AI systems consistently produce standardized results, contrasting with the potential variability in outcomes from human echocardiogram technicians due to differences in experience and skills. Additionally, human attempts to expedite the process may introduce measurement errors or mistakes. Therefore, the use of AI leads to improved consistency in test outcomes and reduces the risk of misdiagnosis. Additionally, AI utilization in echocardiograms leads to automatic and rapid result analysis, significantly speeding up report generation compared to traditional methods. As a result, AI adoption enhances result consistency and mitigates the risk of misdiagnosis. Furthermore, integrating AI into echocardiograms automates and expedites result analysis, considerably expediting report generation compared to conventional methods. This time-saving benefit for healthcare professionals allows them to allocate more attention to critical responsibilities like patient examinations and care. Notably, this advancement also positively impacts patients. AI-enabled rapid echocardiogram result delivery shortens waiting times and alleviates anxiety. This fosters a smoother and less stressful medical encounter, ultimately enhancing the overall patient experience. In summary, AI implementation offers multifaceted patient advantages, providing swifter and more dependable results while bolstering healthcare service efficiency and quality.

Limitations

There are several limitations to this study. First, the study was conducted at a single center, which might restrict the broader applicability of the results. Additionally, the study included only 23 consecutive individuals, resulting in a small sample size that limits the generalizability of the findings to outside populations. Furthermore, the study was carried out by a specific echocardiogram technician, and the results were not compared to those obtained by other examiners, which prevents the assessment of inter-examiner variability or interference.
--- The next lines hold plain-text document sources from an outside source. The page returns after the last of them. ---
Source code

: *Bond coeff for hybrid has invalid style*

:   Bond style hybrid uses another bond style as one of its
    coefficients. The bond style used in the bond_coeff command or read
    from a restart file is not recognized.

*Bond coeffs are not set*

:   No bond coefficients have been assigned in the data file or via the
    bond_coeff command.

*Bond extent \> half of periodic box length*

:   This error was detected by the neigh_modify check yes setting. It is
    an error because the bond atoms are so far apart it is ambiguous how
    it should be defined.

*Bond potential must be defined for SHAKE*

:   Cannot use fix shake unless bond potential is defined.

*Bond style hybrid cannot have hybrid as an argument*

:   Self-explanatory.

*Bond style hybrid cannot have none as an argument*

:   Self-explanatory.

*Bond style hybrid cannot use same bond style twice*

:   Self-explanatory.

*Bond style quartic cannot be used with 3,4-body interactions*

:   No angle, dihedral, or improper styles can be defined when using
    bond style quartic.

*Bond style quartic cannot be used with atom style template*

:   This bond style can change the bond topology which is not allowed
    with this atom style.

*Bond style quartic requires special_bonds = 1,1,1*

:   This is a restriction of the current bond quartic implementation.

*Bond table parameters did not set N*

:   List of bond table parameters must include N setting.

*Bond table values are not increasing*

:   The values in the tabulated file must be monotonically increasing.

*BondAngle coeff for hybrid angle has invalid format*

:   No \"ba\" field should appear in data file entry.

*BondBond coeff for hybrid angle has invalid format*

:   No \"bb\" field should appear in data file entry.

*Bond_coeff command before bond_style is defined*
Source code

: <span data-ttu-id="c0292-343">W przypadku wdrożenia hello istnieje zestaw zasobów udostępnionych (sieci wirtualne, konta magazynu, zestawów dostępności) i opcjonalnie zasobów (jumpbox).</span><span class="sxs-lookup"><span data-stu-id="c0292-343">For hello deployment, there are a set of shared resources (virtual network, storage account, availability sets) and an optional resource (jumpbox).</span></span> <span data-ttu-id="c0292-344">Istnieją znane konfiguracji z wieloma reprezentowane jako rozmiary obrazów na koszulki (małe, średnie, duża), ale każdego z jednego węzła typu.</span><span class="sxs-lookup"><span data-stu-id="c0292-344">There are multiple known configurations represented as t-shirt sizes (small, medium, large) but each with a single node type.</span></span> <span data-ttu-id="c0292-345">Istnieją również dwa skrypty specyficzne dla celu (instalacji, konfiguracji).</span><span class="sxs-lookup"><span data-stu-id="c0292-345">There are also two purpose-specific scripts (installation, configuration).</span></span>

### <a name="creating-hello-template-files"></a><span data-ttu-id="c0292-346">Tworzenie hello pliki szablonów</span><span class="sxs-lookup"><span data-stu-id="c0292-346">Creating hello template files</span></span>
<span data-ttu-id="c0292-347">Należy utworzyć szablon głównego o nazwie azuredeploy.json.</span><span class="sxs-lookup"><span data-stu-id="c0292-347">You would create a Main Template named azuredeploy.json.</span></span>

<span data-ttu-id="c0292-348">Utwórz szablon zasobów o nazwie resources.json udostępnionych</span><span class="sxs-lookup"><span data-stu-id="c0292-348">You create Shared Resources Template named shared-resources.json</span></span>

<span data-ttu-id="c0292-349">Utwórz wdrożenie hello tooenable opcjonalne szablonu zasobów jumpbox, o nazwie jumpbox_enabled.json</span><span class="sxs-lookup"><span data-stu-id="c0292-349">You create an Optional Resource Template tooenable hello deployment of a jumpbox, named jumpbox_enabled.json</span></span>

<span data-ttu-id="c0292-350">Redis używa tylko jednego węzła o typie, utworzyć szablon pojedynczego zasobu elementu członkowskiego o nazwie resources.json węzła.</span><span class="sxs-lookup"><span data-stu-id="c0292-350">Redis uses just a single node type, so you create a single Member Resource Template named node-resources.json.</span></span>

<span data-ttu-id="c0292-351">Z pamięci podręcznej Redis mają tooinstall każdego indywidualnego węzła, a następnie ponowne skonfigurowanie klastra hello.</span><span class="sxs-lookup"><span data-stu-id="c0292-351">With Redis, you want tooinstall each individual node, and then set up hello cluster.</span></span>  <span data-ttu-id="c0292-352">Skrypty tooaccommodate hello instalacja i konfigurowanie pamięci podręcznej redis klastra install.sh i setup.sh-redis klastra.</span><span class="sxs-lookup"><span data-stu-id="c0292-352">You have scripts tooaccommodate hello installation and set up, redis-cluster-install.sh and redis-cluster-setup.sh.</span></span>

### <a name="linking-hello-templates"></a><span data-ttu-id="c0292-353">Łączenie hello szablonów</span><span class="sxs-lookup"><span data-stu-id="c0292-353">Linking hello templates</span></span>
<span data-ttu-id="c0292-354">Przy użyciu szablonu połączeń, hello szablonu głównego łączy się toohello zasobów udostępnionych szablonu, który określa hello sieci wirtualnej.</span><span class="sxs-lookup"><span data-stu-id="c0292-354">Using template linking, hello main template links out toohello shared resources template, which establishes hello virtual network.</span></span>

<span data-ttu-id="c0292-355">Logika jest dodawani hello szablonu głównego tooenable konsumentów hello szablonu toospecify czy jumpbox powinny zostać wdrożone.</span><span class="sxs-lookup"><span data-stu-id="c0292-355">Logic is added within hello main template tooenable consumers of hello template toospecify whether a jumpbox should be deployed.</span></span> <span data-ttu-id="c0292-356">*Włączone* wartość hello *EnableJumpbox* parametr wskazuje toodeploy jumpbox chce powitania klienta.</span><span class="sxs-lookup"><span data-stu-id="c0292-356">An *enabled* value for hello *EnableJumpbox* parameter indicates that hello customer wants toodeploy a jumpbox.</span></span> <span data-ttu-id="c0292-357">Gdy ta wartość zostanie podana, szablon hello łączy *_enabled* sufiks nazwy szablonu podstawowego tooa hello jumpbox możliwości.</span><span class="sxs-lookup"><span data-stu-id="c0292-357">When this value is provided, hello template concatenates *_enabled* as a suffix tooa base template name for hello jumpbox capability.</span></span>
Moreover, while the study included patients with arrhythmias and poor image quality, it did not consider other diseases or specific clinical situations, potentially limiting the conclusions regarding the applicability of the findings to specific diseases. Another significant limitation is related to the measurement and interpretation time. In our study, the process of importing data into the analysis software and anonymizing it was manually performed, which was time-consuming. However, it is important to note that this issue has been resolved in commercial devices. Additionally, we integrated image interpretation into the measurement process, which hindered our ability to independently assess the interpretation time, particularly in the context of AI methods. Consequently, this approach restricted our capacity to clearly evaluate how interpretation time influences the overall efficiency of measurement and reporting. We identify this as an important focus for future research.

Conclusions

The fully automated AI software showcases substantial potential for decreasing echocardiographic analysis time while upholding accuracy. This potential offers significant benefits to clinical workflow and efficiency, positively impacting patients and healthcare providers alike. In summary, AI's capacity to expedite and refine echocardiographic interpretation presents a noteworthy stride in medical diagnostics, ultimately resulting in enhanced patient care.